Les dernières images / The last images

Ce sont des images d’images, le résultat d’une synthèse inductive de millions de documents accumulés par la numérisation et la mise en réseau tissant de sa logistique les terres, les mers, les villes, les forêts. Elles sont une possible réponse à l’hypermnésie de notre époque, à cette fuite en avant de la mémoire et de son infrastructure à mesure que l’extinction des vivants s’accélère.

Si on les regarde, elles ont quelque chose de surréaliste et pour tout dire de Dali. Elles sont kitchs non par mauvais gout du concepteur, mais elles le sont mécaniquement, pour ainsi dire innocemment, parce qu’en tant qu’induction de multiples images, elles en reproduisent les traits et les couleurs, les formes et les normes, et c’est bien aussi la raison pour laquelle nous les reconnaissons alors qu’elles n’ont jamais existé. Elles ont un air de famille avec tout ce que nous avons déjà vu et tout ce qu’il reste à voir dans l’accumulation des serveurs.

Ce sont les dernières images parce qu’elles sont des images d’images. « Dernières » n’implique pas ici une rareté, mais bien au contraire une prodigalité : leur récursivité n’a de limite que la dépense d’énergie, car une image d’image peut à son tour produire une image et ainsi de suite, jusqu’à se perdre dans le bruit et les pixels.

Ces images ne doivent pas être regardées comme des entités autonomes. Si toute image est traditionnellement liée à un réseau d’images, dans le cas de celles-ci la liaison est encore plus visible. Elles ne sont pas le résultat d’une interprétation et d’une métabolisation d’un arrière-plan culturel par un être humain. Elles sont le résultat de cet arrière-plan de façon statistique.

Ce sont les dernières images parce que ce sont réellement des images historiques : dans chaque image générée, il y a une infinité d’autres images et de textes sous-jacents qui ont alimenté sa production. Ce qui était auparavant une métaphore (la culture) devient une opération (la cosmotechnique).

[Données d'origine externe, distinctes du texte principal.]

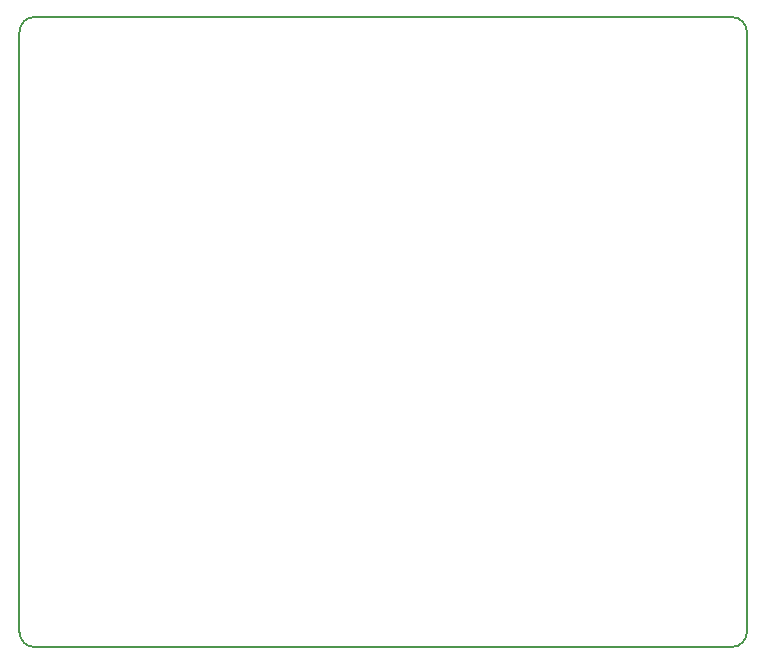
<source format=gbr>
G04 #@! TF.GenerationSoftware,KiCad,Pcbnew,(5.1.10)-1*
G04 #@! TF.CreationDate,2022-01-10T17:11:07+02:00*
G04 #@! TF.ProjectId,samd11d_piano,73616d64-3131-4645-9f70-69616e6f2e6b,rev?*
G04 #@! TF.SameCoordinates,Original*
G04 #@! TF.FileFunction,Profile,NP*
%FSLAX45Y45*%
G04 Gerber Fmt 4.5, Leading zero omitted, Abs format (unit mm)*
G04 Created by KiCad (PCBNEW (5.1.10)-1) date 2022-01-10 17:11:07*
%MOMM*%
%LPD*%
G01*
G04 APERTURE LIST*
G04 #@! TA.AperFunction,Profile*
%ADD10C,0.200000*%
G04 #@! TD*
G04 APERTURE END LIST*
D10*
X12382500Y-4064000D02*
G75*
G02*
X12509500Y-4191000I0J-127000D01*
G01*
X6350000Y-4191000D02*
G75*
G02*
X6477000Y-4064000I127000J0D01*
G01*
X6477000Y-9398000D02*
G75*
G02*
X6350000Y-9271000I0J127000D01*
G01*
X12509500Y-9271000D02*
G75*
G02*
X12382500Y-9398000I-127000J0D01*
G01*
X6477000Y-9398000D02*
X12382500Y-9398000D01*
X6350000Y-4191000D02*
X6350000Y-9271000D01*
X12382500Y-4064000D02*
X6477000Y-4064000D01*
X12509500Y-9271000D02*
X12509500Y-4191000D01*
M02*

</source>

Ce sont les dernières images et elles se multiplieront jusqu’à la fin, sans que nous puissions même savoir si cette fin sera la nôtre, la leur ou d’autre chose. Ce sera la profusion d’une fin et c’est pourquoi cette résurrection, rendant justice à l’histoire, est celle de ces images.

They are images of images, the result of an inductive synthesis of millions of documents accumulated by digitization and networking, weaving its logistics across lands, seas, cities and forests. They are a possible answer to the hypermnesia of our time, to this headlong rush of memory and its infrastructure as the extinction of the living accelerates.

If you look at them, they have something surrealist and to say Dali. They are kitsch, not because of the bad taste of the designer, but they are mechanically kitsch, so to speak innocently, because as an induction of multiple images, they reproduce their features and colors, forms and norms, and this is also the reason why we recognize them even though they have never existed. They have a family resemblance with all that we have already seen and all that remains to be seen in the accumulation of servers.

They are the last images because they are images of images. “Last” does not imply here a rarity, but on the contrary a prodigality: their recursivity has no limit but the expenditure of energy, because an image of image can in its turn produce an image and so on, until getting lost in the noise and the pixels.

These images should not be looked at as autonomous entities. If every image is traditionally linked to a network of images, in the case of these images the link is even more visible. They are not the result of an interpretation and a metabolization of a cultural background by a human being. They are the result of this background in a statistical way.

They are the last images because they are really historical images: in each generated image, there is an infinity of other underlying images and texts that have fed its production. What was previously a metaphor (culture) becomes an operation (cosmotechnics).

These are the last images and they will multiply until the end, without us even knowing if this end will be ours, theirs or something else. It will be the profusion of an end and that is why this resurrection, doing justice to history, is that of these images.